Improving Financial Outlook
Management fully believes that 2019 will be seen as the trough year for Freeport, as they continue to execute on their long term strategy and developments in Indonesia and the US come to fruition. The firm has been investing in their technological capabilities, with the inclusion of AI and Digital Twin to their operations teams. They first implemented these projects in their Bagdad mine, which resulted in a 10-15% increase in throughput, 1% increase in material recovery, a 10% reduction in Unit Cost, all while improving safety for the team members in the mine. Management is now planning to implement this fully across their portfolio of mines, which they hope will lead to an increase in volume of 200 mm lbs. of copper while reducing unit costs.

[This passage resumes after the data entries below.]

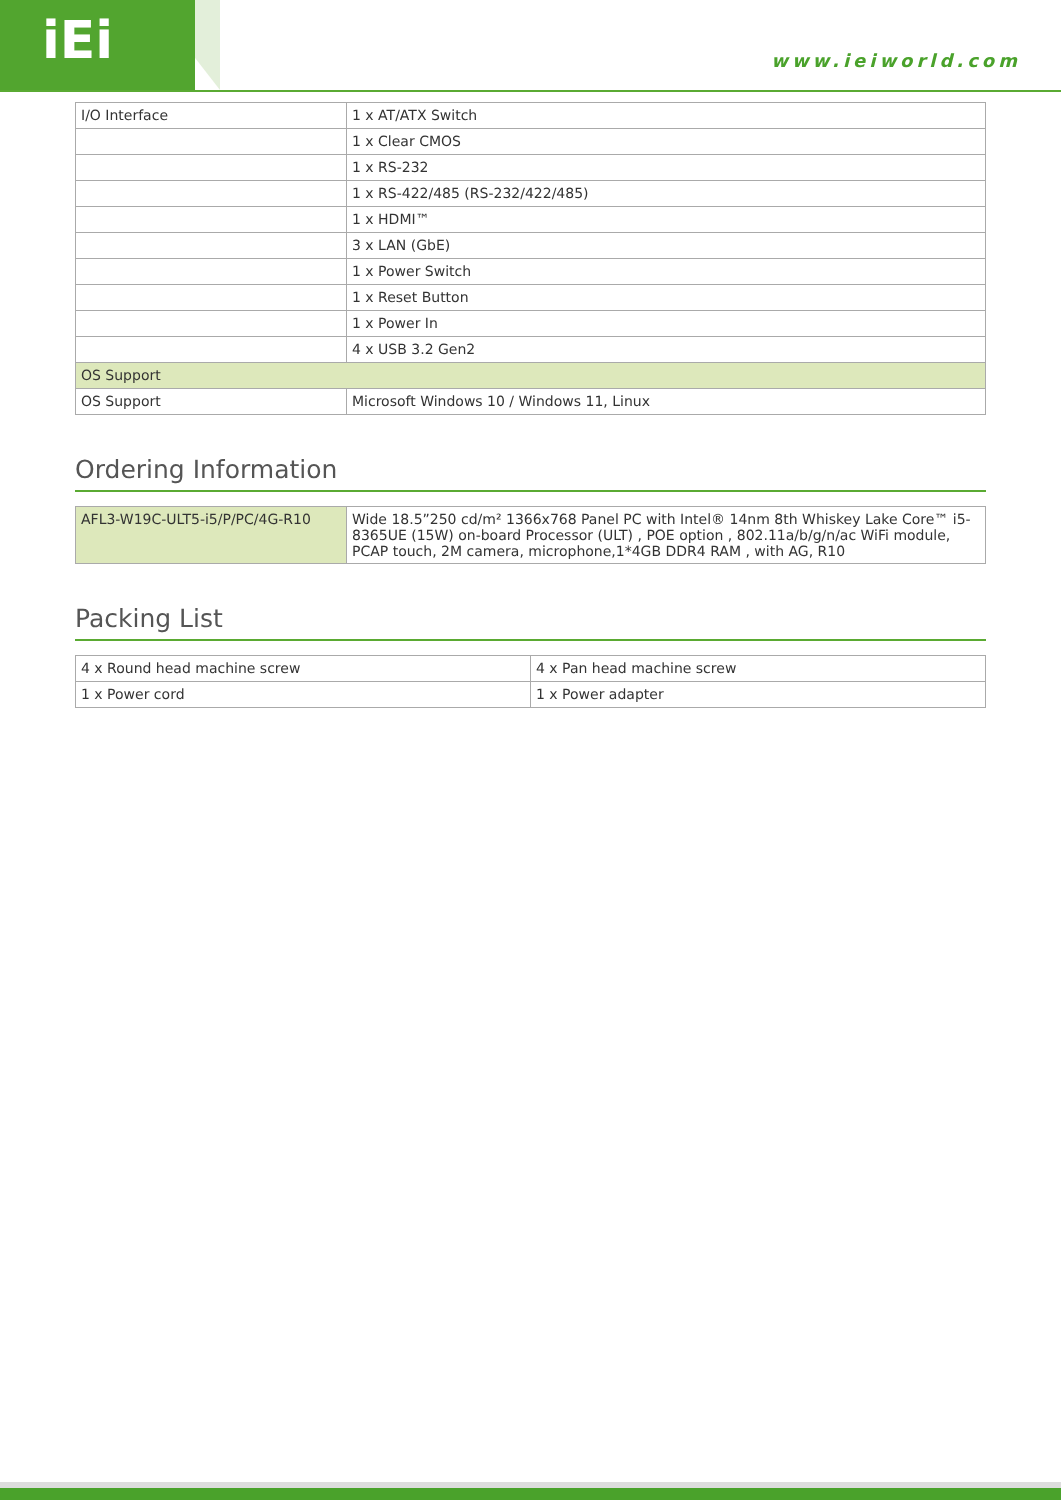iEi
www.ieiworld.com
| I/O Interface | 1 x AT/ATX Switch |
| | 1 x Clear CMOS |
| | 1 x RS-232 |
| | 1 x RS-422/485 (RS-232/422/485) |
| | 1 x HDMI™ |
| | 3 x LAN (GbE) |
| | 1 x Power Switch |
| | 1 x Reset Button |
| | 1 x Power In |
| | 4 x USB 3.2 Gen2 |
| OS Support | |
| OS Support | Microsoft Windows 10 / Windows 11, Linux |
Ordering Information
| AFL3-W19C-ULT5-i5/P/PC/4G-R10 | Wide 18.5”250 cd/m² 1366x768 Panel PC with Intel® 14nm 8th Whiskey Lake Core™ i5-8365UE (15W) on-board Processor (ULT) , POE option , 802.11a/b/g/n/ac WiFi module, PCAP touch, 2M camera, microphone,1*4GB DDR4 RAM , with AG, R10 |
Packing List
| 4 x Round head machine screw | 4 x Pan head machine screw |
| 1 x Power cord | 1 x Power adapter |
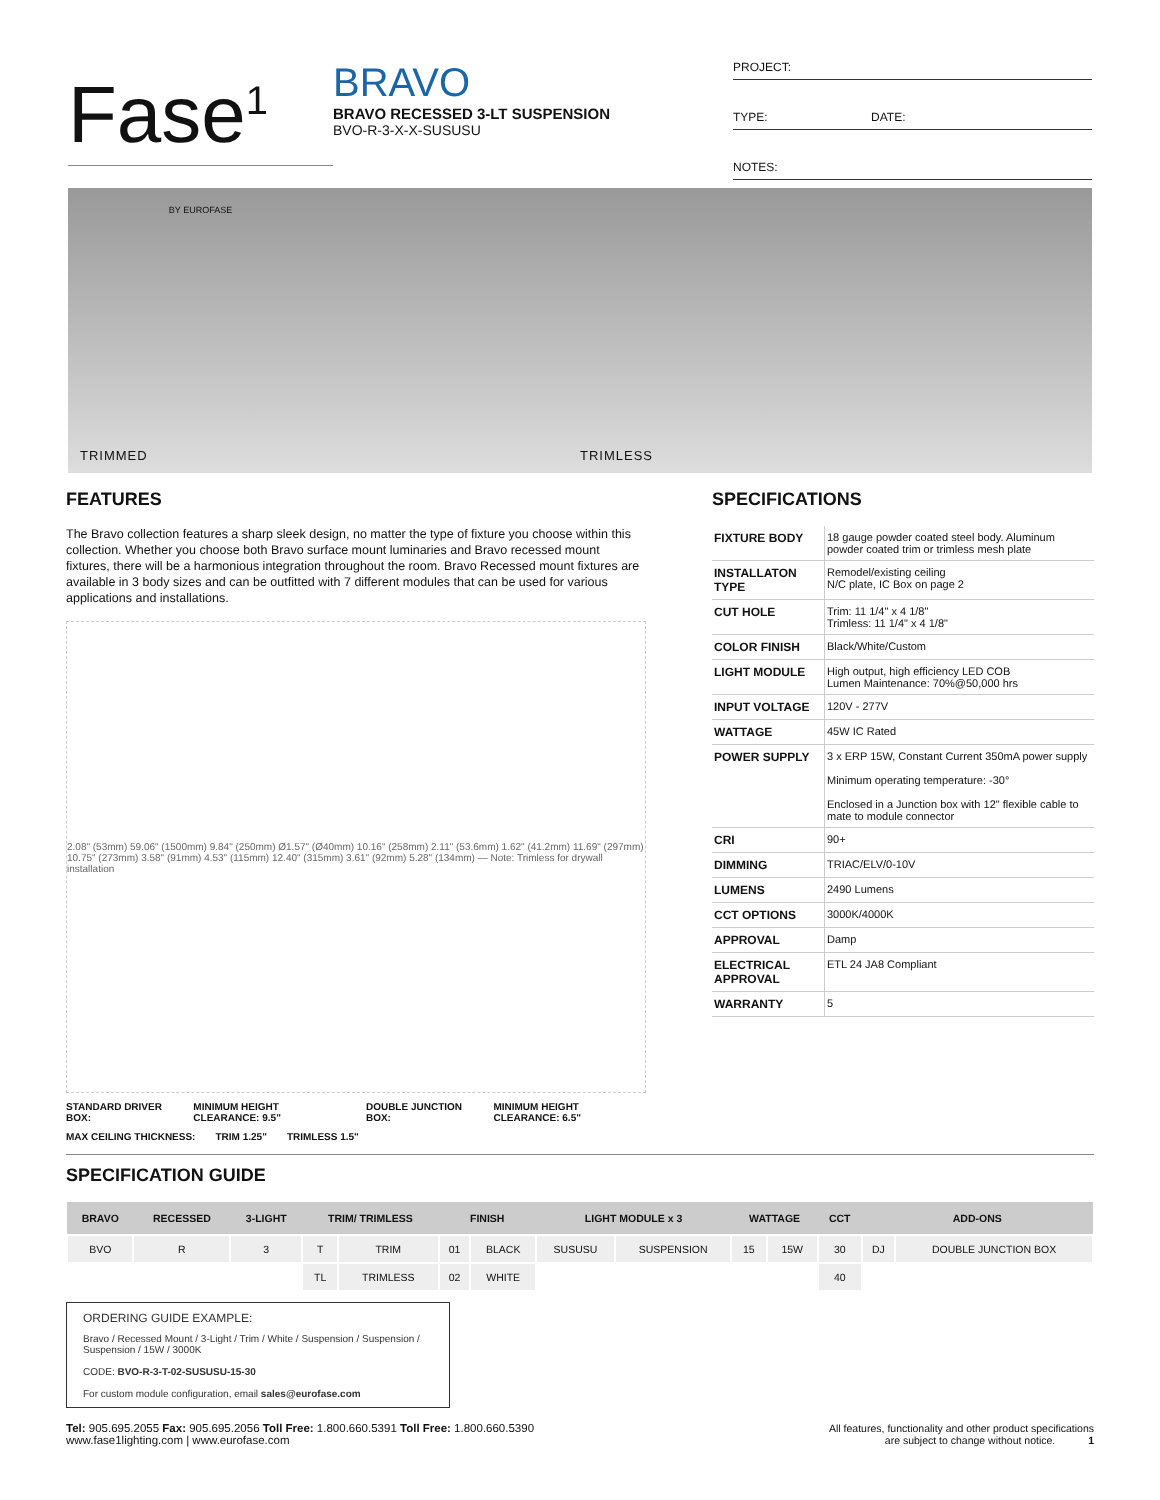Fase<sup>1</sup>
BY EUROFASE
BRAVO
BRAVO RECESSED 3-LT SUSPENSION
BVO-R-3-X-X-SUSUSU
PROJECT:
TYPE: DATE:
NOTES:
TRIMMED TRIMLESS
FEATURES
The Bravo collection features a sharp sleek design, no matter the type of fixture you choose within this collection. Whether you choose both Bravo surface mount luminaries and Bravo recessed mount fixtures, there will be a harmonious integration throughout the room. Bravo Recessed mount fixtures are available in 3 body sizes and can be outfitted with 7 different modules that can be used for various applications and installations.
2.08" (53mm) 59.06" (1500mm) 9.84" (250mm) Ø1.57" (Ø40mm) 10.16" (258mm) 2.11" (53.6mm) 1.62" (41.2mm) 11.69" (297mm) 10.75" (273mm) 3.58" (91mm) 4.53" (115mm) 12.40" (315mm) 3.61" (92mm) 5.28" (134mm) — Note: Trimless for drywall installation
STANDARD DRIVER BOX: MINIMUM HEIGHT CLEARANCE: 9.5" DOUBLE JUNCTION BOX: MINIMUM HEIGHT CLEARANCE: 6.5"
MAX CEILING THICKNESS: TRIM 1.25" TRIMLESS 1.5"
SPECIFICATIONS
| FIXTURE BODY | 18 gauge powder coated steel body. Aluminum powder coated trim or trimless mesh plate |
| INSTALLATON TYPE | Remodel/existing ceiling N/C plate, IC Box on page 2 |
| CUT HOLE | Trim: 11 1/4" x 4 1/8" Trimless: 11 1/4" x 4 1/8" |
| COLOR FINISH | Black/White/Custom |
| LIGHT MODULE | High output, high efficiency LED COB Lumen Maintenance: 70%@50,000 hrs |
| INPUT VOLTAGE | 120V - 277V |
| WATTAGE | 45W IC Rated |
| POWER SUPPLY | 3 x ERP 15W, Constant Current 350mA power supply Minimum operating temperature: -30° Enclosed in a Junction box with 12" flexible cable to mate to module connector |
| CRI | 90+ |
| DIMMING | TRIAC/ELV/0-10V |
| LUMENS | 2490 Lumens |
| CCT OPTIONS | 3000K/4000K |
| APPROVAL | Damp |
| ELECTRICAL APPROVAL | ETL 24 JA8 Compliant |
| WARRANTY | 5 |
SPECIFICATION GUIDE
| BRAVO | RECESSED | 3-LIGHT | TRIM/ TRIMLESS | | FINISH | | LIGHT MODULE x 3 | | WATTAGE | | CCT | ADD-ONS | |
| --- | --- | --- | --- | --- | --- | --- | --- | --- | --- | --- | --- | --- | --- |
| BVO | R | 3 | T | TRIM | 01 | BLACK | SUSUSU | SUSPENSION | 15 | 15W | 30 | DJ | DOUBLE JUNCTION BOX |
| | | | TL | TRIMLESS | 02 | WHITE | | | | | 40 | | |
ORDERING GUIDE EXAMPLE:
Bravo / Recessed Mount / 3-Light / Trim / White / Suspension / Suspension / Suspension / 15W / 3000K
CODE: BVO-R-3-T-02-SUSUSU-15-30
For custom module configuration, email sales@eurofase.com
Tel: 905.695.2055 Fax: 905.695.2056 Toll Free: 1.800.660.5391 Toll Free: 1.800.660.5390
www.fase1lighting.com | www.eurofase.com
All features, functionality and other product specifications
are subject to change without notice. 1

While a typical increase of production volumes of this size would cost 1.5-2 Billion dollars, they will only need to implement far less capital intensive technology.
Between 2019 and 2021, the company announced guidance that calls for an increase in copper production of 30% and an increase in gold production of 80%. Additionally, the newly instituted technological capabilities should reduce unit costs across the mine portfolio approximately 25%. All told, the combination of these two factors will lead to the firms EBITDA approximately doubling from $2.8 Billion in 2019 to nearly $6 Billion in 2021. This number is all while assuming that the price of copper fails to appreciate and remains at a realized of price of $2.75. EBITDA would increase even higher if the price of copper was to rise above $3, as every 10 cent increase in the price of copper leads to EBITDA growing $185 Million.
Analyst's Disclosure: I/we have no positions in any stocks mentioned, but may initiate a long position in FCX over the next 72 hours.